Return all lines in the material below that contain "down".
::: Records for this exercise :::
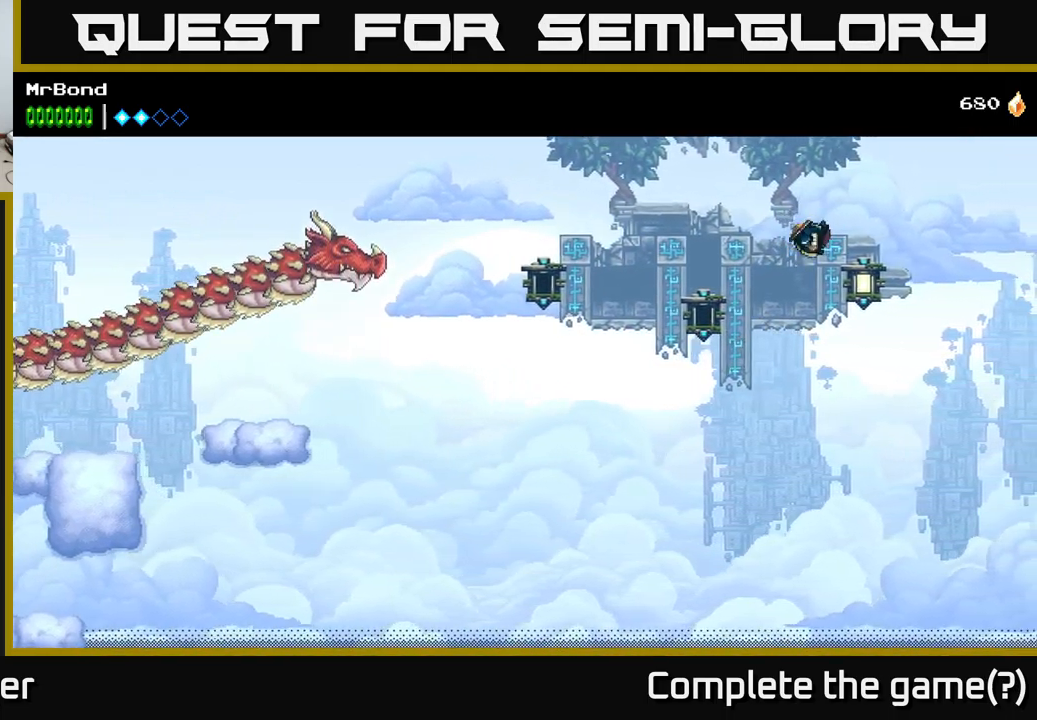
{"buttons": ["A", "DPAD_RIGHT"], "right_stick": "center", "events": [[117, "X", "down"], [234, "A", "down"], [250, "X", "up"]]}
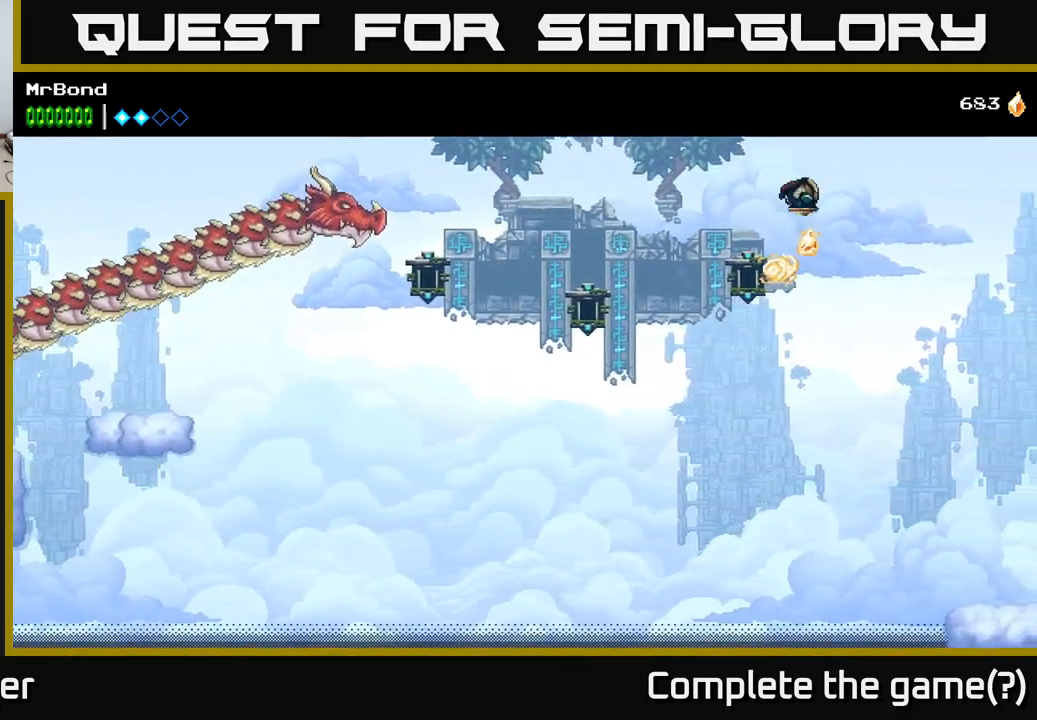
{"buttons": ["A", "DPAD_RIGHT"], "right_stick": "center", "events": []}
:::
::: Records for this exercise :::
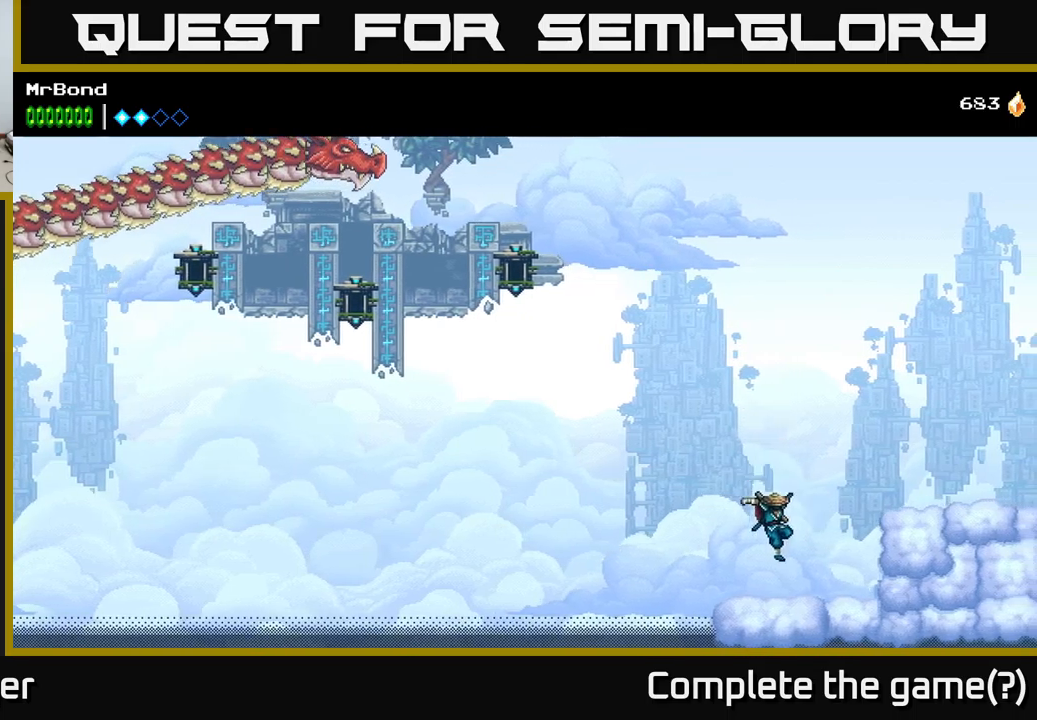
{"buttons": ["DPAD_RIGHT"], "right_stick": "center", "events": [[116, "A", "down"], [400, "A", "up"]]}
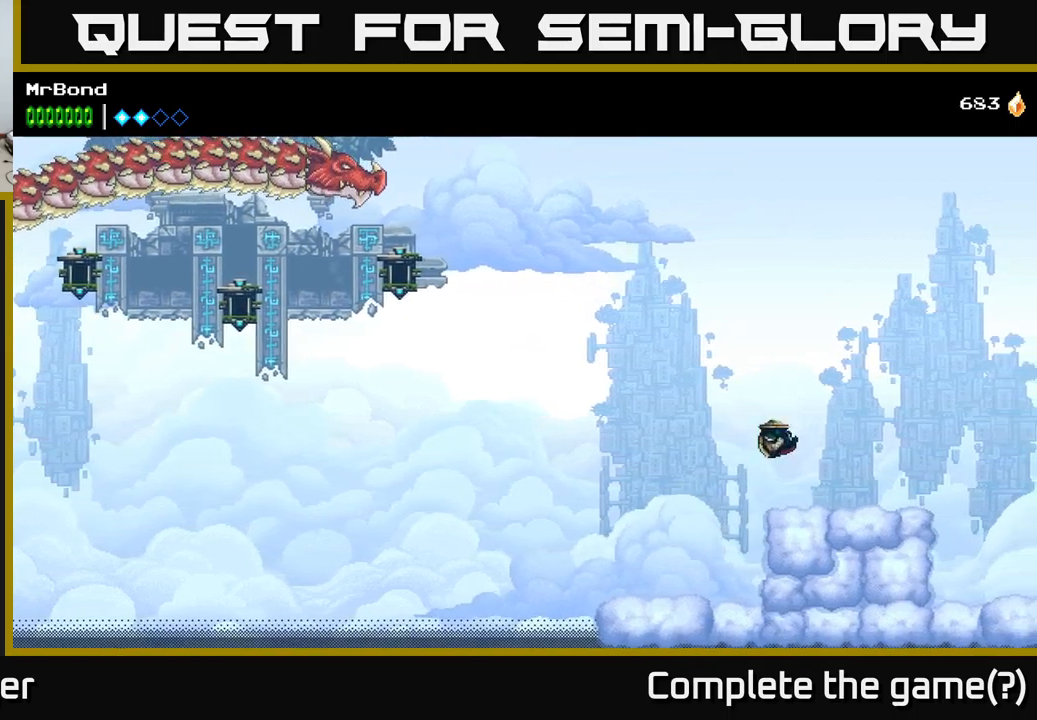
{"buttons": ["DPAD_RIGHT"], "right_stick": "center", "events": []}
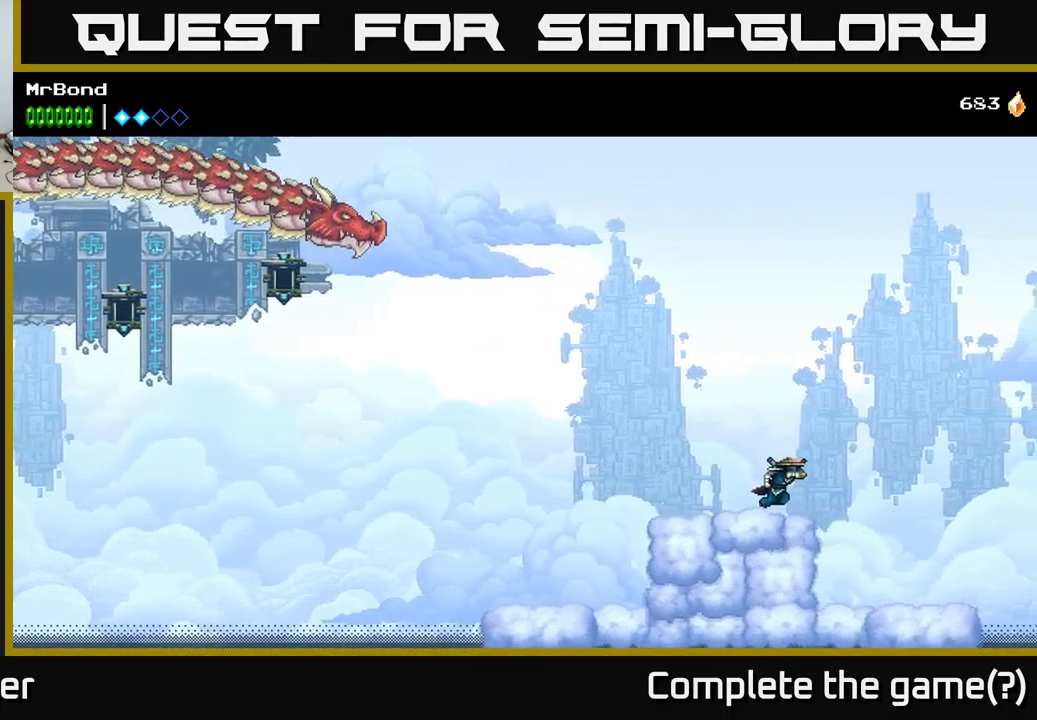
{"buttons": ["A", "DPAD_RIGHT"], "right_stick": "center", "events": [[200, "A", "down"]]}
:::
Task result:
{"buttons": ["A", "DPAD_RIGHT"], "right_stick": "center", "events": [[117, "X", "down"], [234, "A", "down"], [250, "X", "up"]]}
{"buttons": ["DPAD_RIGHT"], "right_stick": "center", "events": [[116, "A", "down"], [400, "A", "up"]]}
{"buttons": ["A", "DPAD_RIGHT"], "right_stick": "center", "events": [[200, "A", "down"]]}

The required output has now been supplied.